Said Olena V, Velychko Valentyna I, Danylchuk Halyna O
Odessa National Medical University, Odessa, Ukraine.
Wiad Lek. 2018;71(6):1141-1146.
Introduction: Long-term systemic inflammation may cause type 2 diabetes. Medications used to treat type 2 diabetes don't target inflammation therefore it's necessary to study how hypoglycemics can improve patient prognosis through modification of systemic inflammation. The aim: Our goal was to assess influence of liraglutide in complex therapy on proinflammatory cytokine levels in overweight patients with type 2 diabetes and compare it with metformin.
Meterials and methods: The study included 80 overweight patients with type 2 diabetes. We studied clinical parameters as well as antropometric: height, weight, BMI, abdomen circumference; hsCRP, proinflammatory cytokine (TNF-α, IL-1β, IL-6) levels. Patients were treated according to an individualized treatment plan which included eating habit modification and dosed physical exercise. First and second groups were comparison groups. Patients in the first group received metformin as primary treatment up to 2500 mg/day (n=20). Patients in the second group received liraglutide up to 1.8 mg/day (n=30). Patients in the third (main) group received a combination of metformin (up to 2500 mg/day) and liraglutide up to 1.8 mg/day (n=30).

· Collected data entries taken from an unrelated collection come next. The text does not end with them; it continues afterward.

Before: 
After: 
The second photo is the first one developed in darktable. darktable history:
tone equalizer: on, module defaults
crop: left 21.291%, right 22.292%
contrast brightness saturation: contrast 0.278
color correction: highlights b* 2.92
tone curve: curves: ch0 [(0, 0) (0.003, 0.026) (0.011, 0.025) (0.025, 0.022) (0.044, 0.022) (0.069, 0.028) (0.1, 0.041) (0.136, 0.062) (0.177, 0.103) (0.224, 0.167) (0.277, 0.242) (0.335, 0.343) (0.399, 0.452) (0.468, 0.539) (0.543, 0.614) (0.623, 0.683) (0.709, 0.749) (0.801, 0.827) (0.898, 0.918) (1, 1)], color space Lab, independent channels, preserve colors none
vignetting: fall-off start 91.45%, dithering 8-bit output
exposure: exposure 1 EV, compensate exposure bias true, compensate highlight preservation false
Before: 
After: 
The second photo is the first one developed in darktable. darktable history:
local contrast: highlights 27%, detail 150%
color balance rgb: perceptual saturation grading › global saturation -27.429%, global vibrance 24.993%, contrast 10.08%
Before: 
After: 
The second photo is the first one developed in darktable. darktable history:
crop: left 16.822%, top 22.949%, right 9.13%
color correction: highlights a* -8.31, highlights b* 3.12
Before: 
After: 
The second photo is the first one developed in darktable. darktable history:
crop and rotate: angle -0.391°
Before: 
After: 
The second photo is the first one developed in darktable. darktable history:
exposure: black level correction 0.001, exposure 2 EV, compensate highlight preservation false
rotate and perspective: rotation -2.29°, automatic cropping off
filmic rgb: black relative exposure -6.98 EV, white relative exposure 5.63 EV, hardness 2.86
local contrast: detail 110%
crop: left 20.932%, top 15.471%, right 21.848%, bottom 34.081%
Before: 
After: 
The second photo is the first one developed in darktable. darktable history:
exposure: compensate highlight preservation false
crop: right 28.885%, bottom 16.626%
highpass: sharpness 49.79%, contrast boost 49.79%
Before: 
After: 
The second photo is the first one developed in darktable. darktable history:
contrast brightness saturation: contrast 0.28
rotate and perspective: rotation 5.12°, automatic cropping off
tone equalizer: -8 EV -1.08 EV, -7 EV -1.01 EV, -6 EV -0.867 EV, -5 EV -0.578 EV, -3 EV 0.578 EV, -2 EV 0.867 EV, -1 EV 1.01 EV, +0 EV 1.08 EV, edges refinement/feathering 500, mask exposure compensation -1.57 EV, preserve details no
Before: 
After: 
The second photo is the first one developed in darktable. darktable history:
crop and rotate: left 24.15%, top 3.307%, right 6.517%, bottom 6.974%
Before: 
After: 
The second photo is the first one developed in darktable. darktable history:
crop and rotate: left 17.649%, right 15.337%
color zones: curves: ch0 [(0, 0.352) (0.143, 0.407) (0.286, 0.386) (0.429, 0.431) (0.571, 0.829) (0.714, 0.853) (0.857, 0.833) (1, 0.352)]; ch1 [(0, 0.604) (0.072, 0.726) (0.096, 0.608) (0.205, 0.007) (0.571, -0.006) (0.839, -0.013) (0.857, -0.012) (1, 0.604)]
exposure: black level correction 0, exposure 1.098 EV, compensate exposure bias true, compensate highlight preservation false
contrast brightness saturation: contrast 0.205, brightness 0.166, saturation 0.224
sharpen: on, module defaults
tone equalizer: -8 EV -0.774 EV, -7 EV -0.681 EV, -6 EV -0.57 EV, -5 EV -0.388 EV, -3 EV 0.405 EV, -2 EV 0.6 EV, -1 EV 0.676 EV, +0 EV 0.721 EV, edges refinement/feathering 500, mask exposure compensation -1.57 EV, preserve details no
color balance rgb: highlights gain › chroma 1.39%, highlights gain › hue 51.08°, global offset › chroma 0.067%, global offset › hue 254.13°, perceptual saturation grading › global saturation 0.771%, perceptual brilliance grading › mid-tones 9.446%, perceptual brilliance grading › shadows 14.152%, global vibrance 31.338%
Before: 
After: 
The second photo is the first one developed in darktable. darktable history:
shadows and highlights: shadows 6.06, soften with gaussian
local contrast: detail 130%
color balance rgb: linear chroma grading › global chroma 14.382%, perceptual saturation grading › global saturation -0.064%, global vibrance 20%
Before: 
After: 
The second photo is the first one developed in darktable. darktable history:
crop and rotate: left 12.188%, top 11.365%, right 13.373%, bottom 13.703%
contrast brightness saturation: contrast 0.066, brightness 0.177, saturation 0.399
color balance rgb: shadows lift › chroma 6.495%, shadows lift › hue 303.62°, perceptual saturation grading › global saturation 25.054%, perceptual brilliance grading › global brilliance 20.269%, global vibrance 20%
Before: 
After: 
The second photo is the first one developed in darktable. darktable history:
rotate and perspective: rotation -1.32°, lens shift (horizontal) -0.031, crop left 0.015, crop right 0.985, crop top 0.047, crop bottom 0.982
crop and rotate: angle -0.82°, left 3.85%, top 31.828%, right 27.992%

Results and conclusions: Main group achieved a decrease in BMI from 28,48±2,1 kg/m2 to 23,9±1,8 kg/m2 (р<0,05), whereas such decrease in the liraglutide monotherapy group was from 28,59±2,5 kg/m2 to 25,87±2,3 kg/m2 (р<0,05) and from 28,65±3,2 kg/m2 to 27,46±2,8 kg/m2 (р>0,05) in the metformin monotherapy group. Liraglutide was more efficient in lowering inflammatory cytokine concentrations with TNF-α and IL-6 being more sensitive to its effects. Main group saw a decrease in TNF-α levels from 10,14±0,6 to 7,49±0,33 pg/ml (<0,001) and IL-6 levels from 11,12±0,7 to 7,84±0,62 pg/ml (<0,001).
引言:长期全身性炎症可能导致2型糖尿病。用于治疗2型糖尿病的药物并不针对炎症,因此有必要研究降糖药如何通过调节全身性炎症来改善患者预后。目的:我们的目标是评估利拉鲁肽在联合治疗中对超重2型糖尿病患者促炎细胞因子水平的影响,并将其与二甲双胍进行比较。
材料与方法:该研究纳入了80例超重2型糖尿病患者。我们研究了临床参数以及人体测量指标:身高、体重、体重指数(BMI)、腹围;超敏C反应蛋白(hsCRP)、促炎细胞因子(肿瘤坏死因子-α、白细胞介素-1β、白细胞介素-6)水平。患者根据个性化治疗方案进行治疗,该方案包括饮食习惯调整和定量体育锻炼。第一组和第二组为对照组。第一组患者接受二甲双胍作为初始治疗,剂量高达2500毫克/天(n = 20)。第二组患者接受利拉鲁肽,剂量高达1.8毫克/天(n = 30)。第三组(主要)患者接受二甲双胍(剂量高达2500毫克/天)和利拉鲁肽(剂量高达1.8毫克/天)的联合治疗(n = 30)。
结果与结论:主要组的BMI从28.48±2.1千克/平方米降至23.9±1.8千克/平方米(р<0.05),而利拉鲁肽单药治疗组的这种下降是从28.59±2.5千克/平方米降至25.87±2.3千克/平方米(р<0.05),二甲双胍单药治疗组则从28.65±3.2千克/平方米降至27.46±2.8千克/平方米(р>0.05)。利拉鲁肽在降低炎症细胞因子浓度方面更有效,肿瘤坏死因子-α和白细胞介素-6对其作用更敏感。主要组的肿瘤坏死因子-α水平从10.14±0.6降至7.49±0.33皮克/毫升(<0.001),白细胞介素-6水平从11.12±0.7降至7.84±0.62皮克/毫升(<0.001)。